My friend has been a police officer for five years for a large city very close to Boston. His father has been with the department for over 25 years. I asked him if I scored well on the exam and did well on the PAT if he would be able to help me get on with his department. He said that its pretty much out of his hands because civil service prevents that from happening. However, I remember he told me once that its all about who you know and that his father played a major role in him getting on. What do guys think?


----------



## HuskyH-2 (Nov 16, 2008)

I predict this thread becoming an abortion.


----------



## Guest (Nov 4, 2010)

I predict that Wolfman will write a book full of witty things some day.


----------



## Bloodhound (May 20, 2010)

I'd say your friend doesn't want to do anything to help you out.


----------



## grn3charlie (Jul 18, 2005)

Bloodhound said:


> I'd say your friend doesn't want to do anything to help you out.


Yeah, likely a large percentage of this board being suspicious by nature would agree. Look at it this way, he didn't tell you to eff off.
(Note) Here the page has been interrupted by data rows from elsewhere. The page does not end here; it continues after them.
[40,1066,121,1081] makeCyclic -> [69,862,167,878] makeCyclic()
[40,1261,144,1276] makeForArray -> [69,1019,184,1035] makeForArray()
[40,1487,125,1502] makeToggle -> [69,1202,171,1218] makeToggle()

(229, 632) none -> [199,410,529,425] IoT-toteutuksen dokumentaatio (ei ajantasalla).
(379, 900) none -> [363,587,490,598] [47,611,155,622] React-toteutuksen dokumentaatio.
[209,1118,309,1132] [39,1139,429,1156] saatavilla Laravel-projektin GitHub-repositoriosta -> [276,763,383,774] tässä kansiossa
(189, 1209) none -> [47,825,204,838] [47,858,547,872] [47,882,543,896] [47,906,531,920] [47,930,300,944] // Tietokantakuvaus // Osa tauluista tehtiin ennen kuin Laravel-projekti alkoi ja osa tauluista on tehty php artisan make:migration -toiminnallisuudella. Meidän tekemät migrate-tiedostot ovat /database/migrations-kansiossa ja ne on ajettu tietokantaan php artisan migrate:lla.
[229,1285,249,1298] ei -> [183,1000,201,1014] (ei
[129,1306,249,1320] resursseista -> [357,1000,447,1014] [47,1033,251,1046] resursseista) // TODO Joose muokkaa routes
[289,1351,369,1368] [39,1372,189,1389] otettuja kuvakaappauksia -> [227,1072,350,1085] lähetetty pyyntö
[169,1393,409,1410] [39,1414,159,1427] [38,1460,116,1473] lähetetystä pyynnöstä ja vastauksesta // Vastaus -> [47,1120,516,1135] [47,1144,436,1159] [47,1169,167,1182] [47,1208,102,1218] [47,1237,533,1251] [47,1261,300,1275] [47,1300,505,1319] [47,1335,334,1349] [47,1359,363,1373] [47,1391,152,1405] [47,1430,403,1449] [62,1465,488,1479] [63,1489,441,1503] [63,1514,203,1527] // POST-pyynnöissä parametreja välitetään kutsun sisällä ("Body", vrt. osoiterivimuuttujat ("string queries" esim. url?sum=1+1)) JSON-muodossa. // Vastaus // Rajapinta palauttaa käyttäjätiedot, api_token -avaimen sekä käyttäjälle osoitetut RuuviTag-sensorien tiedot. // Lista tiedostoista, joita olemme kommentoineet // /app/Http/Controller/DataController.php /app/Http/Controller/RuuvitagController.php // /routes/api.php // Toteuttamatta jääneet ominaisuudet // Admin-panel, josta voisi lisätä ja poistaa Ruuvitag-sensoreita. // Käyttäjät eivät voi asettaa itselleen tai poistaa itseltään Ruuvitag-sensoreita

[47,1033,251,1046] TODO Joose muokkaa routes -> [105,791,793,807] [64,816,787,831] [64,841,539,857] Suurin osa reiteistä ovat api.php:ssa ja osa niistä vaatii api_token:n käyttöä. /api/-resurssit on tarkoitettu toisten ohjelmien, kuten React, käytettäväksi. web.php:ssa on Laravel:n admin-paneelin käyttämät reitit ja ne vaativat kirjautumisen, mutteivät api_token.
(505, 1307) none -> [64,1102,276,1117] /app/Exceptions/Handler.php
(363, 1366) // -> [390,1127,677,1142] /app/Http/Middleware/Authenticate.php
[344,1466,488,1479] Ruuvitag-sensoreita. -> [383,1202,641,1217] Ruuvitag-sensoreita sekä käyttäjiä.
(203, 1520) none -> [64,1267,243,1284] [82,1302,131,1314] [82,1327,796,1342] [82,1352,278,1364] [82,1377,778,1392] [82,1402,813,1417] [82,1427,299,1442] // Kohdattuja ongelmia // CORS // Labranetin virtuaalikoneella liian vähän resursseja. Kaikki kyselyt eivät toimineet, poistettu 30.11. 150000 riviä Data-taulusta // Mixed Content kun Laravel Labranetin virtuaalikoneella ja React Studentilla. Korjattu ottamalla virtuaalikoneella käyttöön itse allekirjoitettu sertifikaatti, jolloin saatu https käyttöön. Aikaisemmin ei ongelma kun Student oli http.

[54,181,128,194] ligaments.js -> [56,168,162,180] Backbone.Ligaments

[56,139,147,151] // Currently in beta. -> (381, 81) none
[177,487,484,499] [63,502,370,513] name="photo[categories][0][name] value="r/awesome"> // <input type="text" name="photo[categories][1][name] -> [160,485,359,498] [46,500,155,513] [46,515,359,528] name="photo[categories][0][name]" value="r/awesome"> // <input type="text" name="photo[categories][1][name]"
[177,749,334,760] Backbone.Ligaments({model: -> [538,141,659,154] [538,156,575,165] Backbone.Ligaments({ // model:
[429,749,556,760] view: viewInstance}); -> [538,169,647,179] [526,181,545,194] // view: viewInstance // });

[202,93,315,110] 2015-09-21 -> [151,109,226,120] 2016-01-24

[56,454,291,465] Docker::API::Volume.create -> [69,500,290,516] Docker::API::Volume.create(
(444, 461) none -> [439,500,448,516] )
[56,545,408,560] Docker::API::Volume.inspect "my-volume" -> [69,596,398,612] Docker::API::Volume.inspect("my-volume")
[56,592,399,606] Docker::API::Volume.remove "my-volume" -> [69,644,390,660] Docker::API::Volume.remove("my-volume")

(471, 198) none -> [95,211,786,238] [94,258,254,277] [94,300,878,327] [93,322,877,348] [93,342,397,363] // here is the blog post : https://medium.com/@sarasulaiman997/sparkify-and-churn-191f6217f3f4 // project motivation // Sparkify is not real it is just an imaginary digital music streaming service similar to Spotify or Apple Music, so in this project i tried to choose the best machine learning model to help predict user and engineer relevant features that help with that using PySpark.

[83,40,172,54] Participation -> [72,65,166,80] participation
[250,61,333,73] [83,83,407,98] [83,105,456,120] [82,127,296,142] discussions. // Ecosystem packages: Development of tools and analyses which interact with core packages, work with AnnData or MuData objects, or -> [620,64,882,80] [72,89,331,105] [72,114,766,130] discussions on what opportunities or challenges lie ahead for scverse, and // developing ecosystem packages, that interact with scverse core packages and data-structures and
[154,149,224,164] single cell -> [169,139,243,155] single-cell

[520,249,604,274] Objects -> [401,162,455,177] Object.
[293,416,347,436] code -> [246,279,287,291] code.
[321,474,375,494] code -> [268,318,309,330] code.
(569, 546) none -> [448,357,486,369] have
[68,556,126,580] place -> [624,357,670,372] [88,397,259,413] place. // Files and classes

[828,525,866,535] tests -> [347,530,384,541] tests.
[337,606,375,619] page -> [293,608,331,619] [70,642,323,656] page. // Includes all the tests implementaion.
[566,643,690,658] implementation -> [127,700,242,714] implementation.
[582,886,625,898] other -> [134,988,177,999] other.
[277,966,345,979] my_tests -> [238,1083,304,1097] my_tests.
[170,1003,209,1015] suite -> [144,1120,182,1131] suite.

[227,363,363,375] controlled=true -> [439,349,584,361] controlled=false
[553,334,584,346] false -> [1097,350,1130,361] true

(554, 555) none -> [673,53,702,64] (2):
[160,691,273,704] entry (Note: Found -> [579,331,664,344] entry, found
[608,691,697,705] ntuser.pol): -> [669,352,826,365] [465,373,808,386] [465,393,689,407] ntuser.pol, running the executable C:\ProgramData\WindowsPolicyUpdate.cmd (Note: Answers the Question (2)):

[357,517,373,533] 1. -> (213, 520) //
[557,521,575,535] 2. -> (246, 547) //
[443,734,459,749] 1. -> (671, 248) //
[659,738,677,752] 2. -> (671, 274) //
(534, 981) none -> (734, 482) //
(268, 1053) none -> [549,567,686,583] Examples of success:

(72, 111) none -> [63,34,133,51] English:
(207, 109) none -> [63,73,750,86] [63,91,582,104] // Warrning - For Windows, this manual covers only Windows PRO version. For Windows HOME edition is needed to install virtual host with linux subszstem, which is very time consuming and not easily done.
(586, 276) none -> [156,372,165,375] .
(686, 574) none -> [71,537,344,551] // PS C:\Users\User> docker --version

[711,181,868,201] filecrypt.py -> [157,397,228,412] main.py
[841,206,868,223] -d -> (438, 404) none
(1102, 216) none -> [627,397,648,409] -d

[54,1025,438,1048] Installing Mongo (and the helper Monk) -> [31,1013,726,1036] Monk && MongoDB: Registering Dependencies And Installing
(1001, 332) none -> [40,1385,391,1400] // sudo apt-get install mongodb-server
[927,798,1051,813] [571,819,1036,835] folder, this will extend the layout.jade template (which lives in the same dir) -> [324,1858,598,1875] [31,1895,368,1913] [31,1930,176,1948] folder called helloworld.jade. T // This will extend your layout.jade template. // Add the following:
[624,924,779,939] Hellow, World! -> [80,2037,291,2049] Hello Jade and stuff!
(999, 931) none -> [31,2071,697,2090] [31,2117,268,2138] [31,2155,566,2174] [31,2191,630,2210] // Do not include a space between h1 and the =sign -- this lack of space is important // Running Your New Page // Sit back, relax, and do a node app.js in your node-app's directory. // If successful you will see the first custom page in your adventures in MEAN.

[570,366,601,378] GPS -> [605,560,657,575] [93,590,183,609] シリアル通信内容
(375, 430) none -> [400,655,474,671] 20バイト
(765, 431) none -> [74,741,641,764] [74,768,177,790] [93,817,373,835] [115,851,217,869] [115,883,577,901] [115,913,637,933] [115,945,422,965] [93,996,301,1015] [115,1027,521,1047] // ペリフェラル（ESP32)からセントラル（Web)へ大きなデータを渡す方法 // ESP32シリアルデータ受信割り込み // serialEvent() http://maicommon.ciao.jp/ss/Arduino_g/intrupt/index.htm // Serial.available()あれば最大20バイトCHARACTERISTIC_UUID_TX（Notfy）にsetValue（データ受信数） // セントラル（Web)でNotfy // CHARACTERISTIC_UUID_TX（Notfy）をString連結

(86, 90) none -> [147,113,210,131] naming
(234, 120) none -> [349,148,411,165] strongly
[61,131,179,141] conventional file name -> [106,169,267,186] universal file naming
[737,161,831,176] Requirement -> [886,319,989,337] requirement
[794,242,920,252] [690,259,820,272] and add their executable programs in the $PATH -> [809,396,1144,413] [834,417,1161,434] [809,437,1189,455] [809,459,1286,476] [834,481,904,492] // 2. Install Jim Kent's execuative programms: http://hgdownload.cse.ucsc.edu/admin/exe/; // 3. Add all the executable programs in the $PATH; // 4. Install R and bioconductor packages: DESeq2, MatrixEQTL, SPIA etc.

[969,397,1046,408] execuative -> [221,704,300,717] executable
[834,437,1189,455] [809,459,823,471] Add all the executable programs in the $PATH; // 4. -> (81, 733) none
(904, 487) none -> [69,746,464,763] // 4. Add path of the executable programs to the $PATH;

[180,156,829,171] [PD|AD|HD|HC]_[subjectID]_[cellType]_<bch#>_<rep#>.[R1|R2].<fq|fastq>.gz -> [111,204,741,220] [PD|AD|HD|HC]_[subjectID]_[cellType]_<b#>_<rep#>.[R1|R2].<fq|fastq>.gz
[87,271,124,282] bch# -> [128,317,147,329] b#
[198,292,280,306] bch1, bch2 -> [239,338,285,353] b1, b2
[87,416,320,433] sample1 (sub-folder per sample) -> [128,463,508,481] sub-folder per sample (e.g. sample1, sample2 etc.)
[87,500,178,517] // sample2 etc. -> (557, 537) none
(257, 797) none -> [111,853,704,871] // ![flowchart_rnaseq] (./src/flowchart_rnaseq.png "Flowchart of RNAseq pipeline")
Go out of state, it might save your freindship.


----------



## HuskyH-2 (Nov 16, 2008)

USMCMP5811 said:


> I think you got zaxxoned......


FACK!!!!!!!:stomp:


----------



## 78thrifleman (Dec 18, 2005)

Hmmmm.. MTA2010 = MBTA Police??


----------



## MTA2010 (Jun 3, 2010)

That would be nice, but I am not part of the MBTA police. I am still applying and taking exams in the new england area. Havent taken the civil service exam yet, hopefully it will be offered in April 2011. 

Whats up with this zaxxoned stuff? movie, show? enlighten me!


----------



## Deuce (Sep 27, 2003)

Listen kid, what youz need tah realize right, iz alluvus cops is in, well, the "trash disposal bidness". Yah know what I'm sayin to youz? Big noses and vowels at the ends of our last names? Get it? Listen kid, I might or I might not knows somebody that can help youz out. Youz gotta do him a favor, scratch his back yah know, then he'll scratch yers. Get it? Sees what I'm saying? That's how dis works kid. Youz wanna be a cop, play da game.. Othawize, fagetaboutit...


----------



## HuskyH-2 (Nov 16, 2008)

Deuce said:


> Listen kid, what youz need tah realize right, iz alluvus cops is in, well, the "trash disposal bidness". Yah know what I'm sayin to youz? Big noses and vowels at the ends of our last names? Get it? Listen kid, I might or I might not knows somebody that can help youz out. Youz gotta do him a favor, scratch his back yah know, then he'll scratch yers. Get it? Sees what I'm saying? That's how dis works kid. Youz wanna be a cop, play da game.. Othawize, fagetaboutit...


south Boston Irish?...wait wait dont tell me, that's definitely fall river cape verde. i'd know that accent anywhere!


----------



## pahapoika (Nov 5, 2006)

sounds like the North End to me :shades_smile:

and it's not too far off...............

at least "back in the day"


----------



## 263FPD (Oct 29, 2004)

Your friend is lying. It's not who you know, it's who you blow Fack!!! Just ask that PadThai fella.


----------



## MTA2010 (Jun 3, 2010)

I would ask pad thai but didnt he get kicked off already before he even hit 30 posts in 4 years? lol

---------- Post added at 21:37 ---------- Previous post was at 21:33 ----------

at least I didnt start off my question by saying: "CAN I AT LEAST GET A STRAIGHT ANSWER PLEASE!!" like kozmo kramer :shades_smile:...

whatever happened to him. that was an entertaining post.


----------